Wall Street PR

Real Goods Solar, Inc. (NASDAQ:RGSE) Makes A Sound Move

Boston, MA 08/21/2014 (wallstreetpr) –Real Goods Solar, Inc. (NASDAQ:RGSE) made a bigger loss in its 2Q that was mainly linked to the challenges the company has had in the commercial installations segment. The company said it would now focus exclusively on residential installations where margins have remained impressive even as the commercial line authored troubles, Bloomberg stated in an article. In addition to refocusing its business approach, Real Goods Solar also ousted its CEO, Kamyar Mofid and replaced him with an insider whose department has been healthy in the company.

CEO ousted

The U.S. solar products company said that Mofid, under whose watch the bigger 2Q loss was realized, would be replaced with Dennis Lacey, who is the president of the company’s residential rooftop unit. Shares of the company declined about 17% in the last session, and they remain down nearly 40% so far this year. Troubles in the commercial installations have been responsible for the slide in the stock price even as investors worry about the future.

However, with the changes at the top management, the company hopes to chart a new and positive path.
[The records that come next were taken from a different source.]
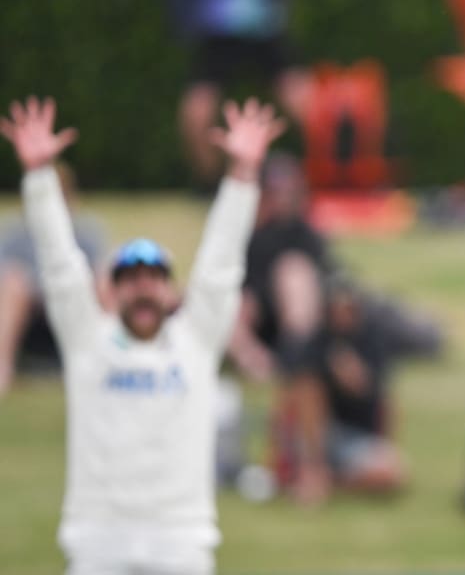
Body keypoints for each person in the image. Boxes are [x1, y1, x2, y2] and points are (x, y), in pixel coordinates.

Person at [0, 95, 284, 575]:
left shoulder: (195, 342)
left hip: (181, 544)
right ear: (111, 292)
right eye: (130, 280)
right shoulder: (87, 340)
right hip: (97, 544)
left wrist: (242, 176)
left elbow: (220, 265)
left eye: (154, 278)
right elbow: (58, 264)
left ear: (171, 291)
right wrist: (40, 178)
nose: (143, 290)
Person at [141, 0, 311, 189]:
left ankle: (332, 174)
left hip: (263, 21)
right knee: (197, 112)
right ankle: (210, 187)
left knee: (304, 99)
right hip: (214, 28)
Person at [271, 274, 444, 498]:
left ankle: (330, 480)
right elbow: (293, 392)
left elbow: (383, 401)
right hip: (317, 438)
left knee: (392, 474)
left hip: (357, 437)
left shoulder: (372, 342)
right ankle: (313, 469)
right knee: (309, 387)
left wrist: (357, 381)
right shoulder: (314, 345)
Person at [226, 151, 334, 503]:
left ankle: (295, 354)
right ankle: (261, 358)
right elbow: (241, 295)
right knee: (240, 305)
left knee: (294, 275)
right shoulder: (254, 239)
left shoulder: (307, 237)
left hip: (300, 332)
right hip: (261, 328)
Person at [0, 162, 109, 395]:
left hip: (77, 309)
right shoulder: (14, 234)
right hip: (30, 313)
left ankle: (110, 363)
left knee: (104, 279)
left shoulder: (87, 233)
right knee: (14, 283)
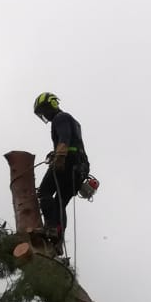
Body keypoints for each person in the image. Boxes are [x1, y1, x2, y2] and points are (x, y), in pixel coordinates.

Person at [33, 92, 95, 251]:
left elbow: (65, 137)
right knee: (61, 203)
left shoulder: (61, 118)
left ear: (52, 105)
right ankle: (57, 239)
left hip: (68, 162)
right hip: (80, 167)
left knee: (45, 192)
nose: (45, 115)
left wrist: (59, 156)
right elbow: (72, 140)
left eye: (44, 110)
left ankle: (51, 228)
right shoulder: (72, 120)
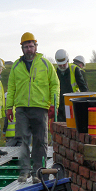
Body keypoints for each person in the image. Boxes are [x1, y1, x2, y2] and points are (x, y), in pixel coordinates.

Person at [6, 32, 60, 183]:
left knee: (40, 141)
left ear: (36, 47)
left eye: (31, 46)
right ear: (22, 48)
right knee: (22, 140)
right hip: (22, 109)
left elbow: (55, 84)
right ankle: (24, 172)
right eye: (26, 46)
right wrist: (9, 107)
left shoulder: (45, 64)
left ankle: (39, 172)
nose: (29, 49)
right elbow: (11, 87)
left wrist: (53, 104)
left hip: (40, 108)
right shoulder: (16, 66)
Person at [55, 49, 89, 122]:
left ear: (67, 60)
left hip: (73, 104)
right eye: (60, 65)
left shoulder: (74, 69)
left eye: (64, 64)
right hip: (60, 106)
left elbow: (84, 88)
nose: (62, 66)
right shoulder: (55, 72)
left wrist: (85, 104)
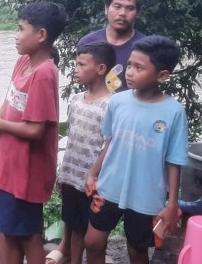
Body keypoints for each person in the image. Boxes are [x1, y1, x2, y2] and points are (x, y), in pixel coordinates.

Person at [83, 35, 188, 264]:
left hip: (146, 195)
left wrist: (172, 205)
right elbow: (110, 141)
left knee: (137, 250)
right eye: (129, 64)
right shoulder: (117, 101)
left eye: (139, 67)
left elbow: (174, 161)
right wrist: (93, 172)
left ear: (162, 75)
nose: (129, 72)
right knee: (92, 242)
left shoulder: (174, 111)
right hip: (109, 186)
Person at [0, 2, 68, 264]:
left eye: (21, 29)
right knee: (6, 228)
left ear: (41, 35)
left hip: (27, 173)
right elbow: (5, 110)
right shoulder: (22, 63)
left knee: (27, 235)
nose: (16, 35)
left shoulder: (44, 74)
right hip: (10, 167)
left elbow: (35, 130)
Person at [45, 41, 116, 264]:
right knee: (74, 227)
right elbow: (73, 140)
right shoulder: (76, 100)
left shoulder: (110, 105)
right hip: (72, 178)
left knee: (92, 232)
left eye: (81, 64)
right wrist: (62, 174)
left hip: (93, 183)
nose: (75, 69)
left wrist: (94, 174)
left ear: (101, 69)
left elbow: (109, 144)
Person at [78, 0, 146, 92]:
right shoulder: (87, 43)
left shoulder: (145, 47)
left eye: (130, 8)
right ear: (106, 8)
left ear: (138, 13)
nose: (122, 13)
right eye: (117, 6)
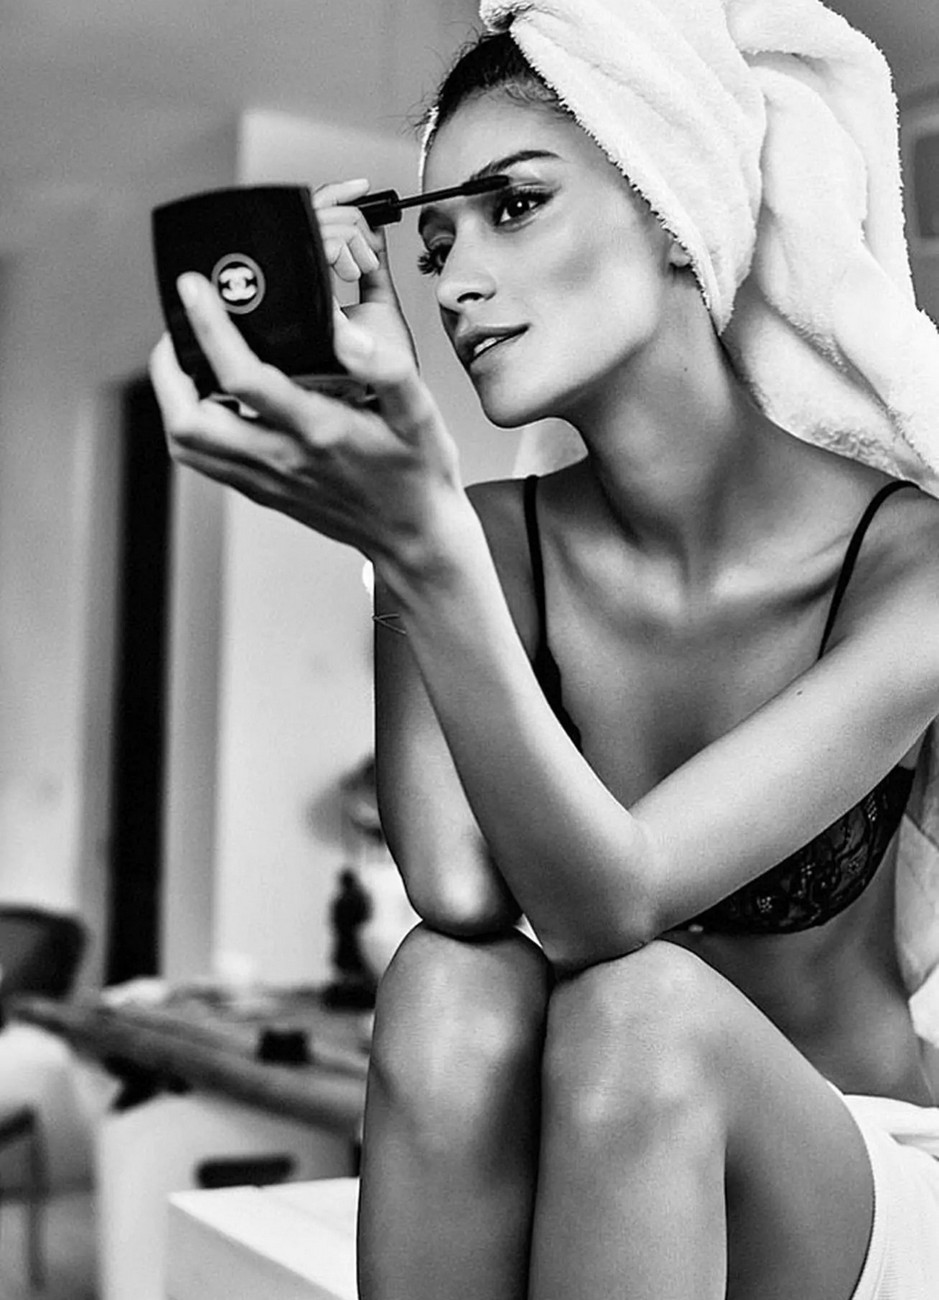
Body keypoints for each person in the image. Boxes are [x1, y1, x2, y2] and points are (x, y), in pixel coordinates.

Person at [149, 1, 939, 1294]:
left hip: (853, 1183)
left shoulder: (914, 562)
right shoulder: (482, 538)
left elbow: (605, 915)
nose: (455, 282)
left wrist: (421, 553)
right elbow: (462, 899)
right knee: (443, 987)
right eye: (435, 241)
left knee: (640, 1010)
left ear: (672, 209)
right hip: (610, 1163)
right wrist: (420, 534)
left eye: (514, 206)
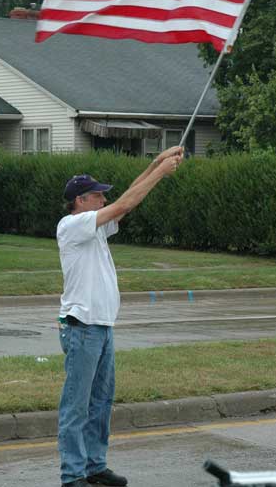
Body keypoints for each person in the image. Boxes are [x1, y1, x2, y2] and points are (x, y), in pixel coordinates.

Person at [56, 146, 184, 487]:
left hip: (102, 326)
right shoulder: (72, 225)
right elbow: (124, 204)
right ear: (80, 201)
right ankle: (72, 476)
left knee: (100, 402)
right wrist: (161, 172)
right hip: (81, 327)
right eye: (97, 195)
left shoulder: (95, 228)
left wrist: (156, 163)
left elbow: (127, 201)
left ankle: (95, 466)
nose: (103, 199)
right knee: (76, 406)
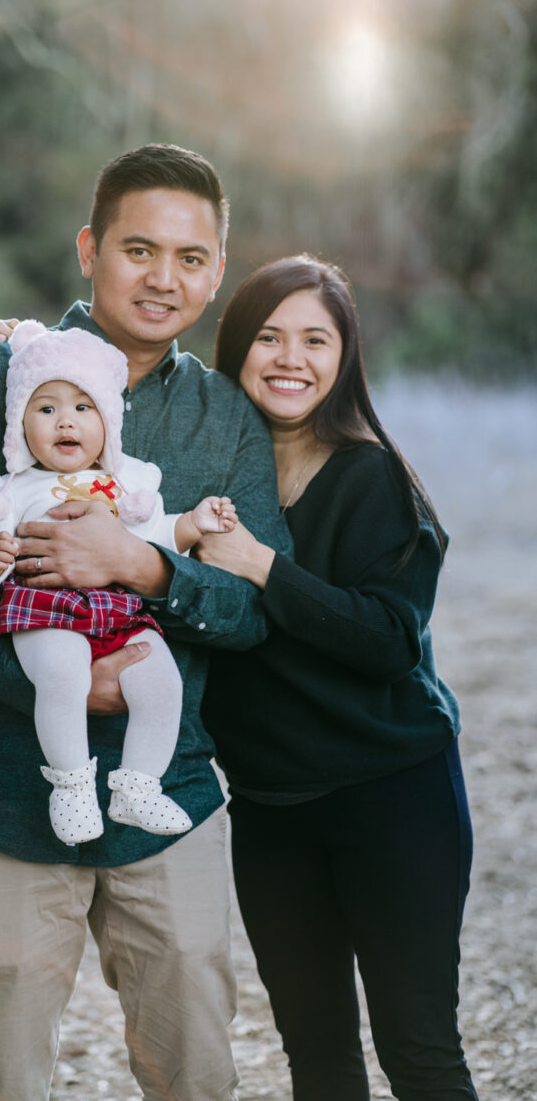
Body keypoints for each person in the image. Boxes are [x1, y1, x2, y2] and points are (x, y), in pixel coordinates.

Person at [0, 143, 289, 1101]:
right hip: (1, 793)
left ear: (217, 270)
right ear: (90, 249)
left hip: (167, 800)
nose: (162, 278)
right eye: (138, 249)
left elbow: (258, 607)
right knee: (6, 1077)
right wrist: (31, 676)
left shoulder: (225, 421)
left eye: (190, 258)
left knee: (197, 1072)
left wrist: (146, 567)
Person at [197, 255, 479, 1100]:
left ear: (344, 355)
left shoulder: (372, 476)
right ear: (239, 349)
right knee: (317, 1059)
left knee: (419, 1053)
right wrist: (23, 352)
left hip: (394, 798)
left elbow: (390, 639)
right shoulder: (208, 484)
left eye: (316, 339)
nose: (292, 358)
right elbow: (93, 414)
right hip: (272, 809)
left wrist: (259, 567)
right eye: (270, 337)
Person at [0, 318, 236, 845]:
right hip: (45, 611)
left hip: (118, 612)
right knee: (62, 676)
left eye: (83, 408)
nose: (66, 422)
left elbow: (155, 536)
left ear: (107, 421)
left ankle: (137, 786)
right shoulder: (13, 488)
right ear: (20, 425)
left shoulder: (124, 485)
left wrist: (193, 523)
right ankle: (70, 785)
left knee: (162, 683)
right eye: (46, 409)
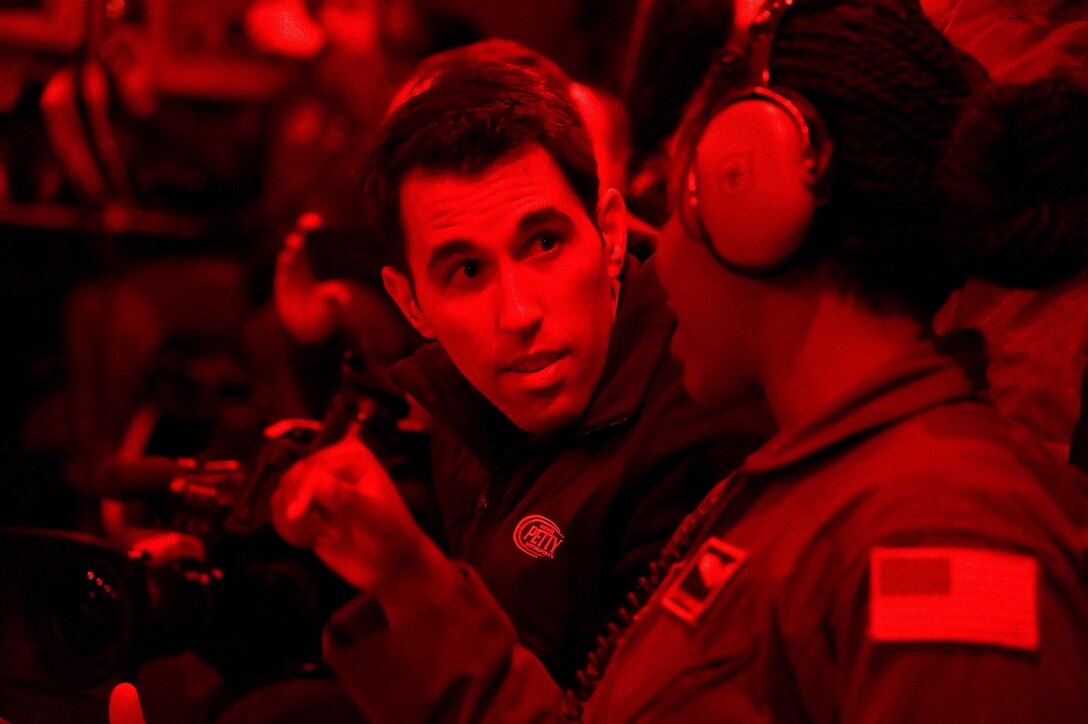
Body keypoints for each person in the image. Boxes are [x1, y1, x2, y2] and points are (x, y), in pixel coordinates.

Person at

A move away from the money-bleeding commercial installation is expected to help Real Goods Solar, Inc. (NASDAQ:RGSE) preserve the value and also grow at the same time and analysts have termed the latest development a sound move for the company.

The residential rooftop unit gives gross profit margins of about 20%, which compares unfavorably with the negative results in the commercial installations segment.

Dangers of narrow gross margins

Real Goods Solar, Inc. (NASDAQ:RGSE) reported a net loss of $21.4 million or $0.46 a share for the 2Q, which compared poorly with a net loss of $2.91 million or $0.11 a share in the like quarter a year ago. The wider net loss came about as a result of a decline in gross margin from 23% to just 11%, mainly because of the troubled commercial sector.

Analysts at Cowen & Co. rate the company as equivalent of a “hold.”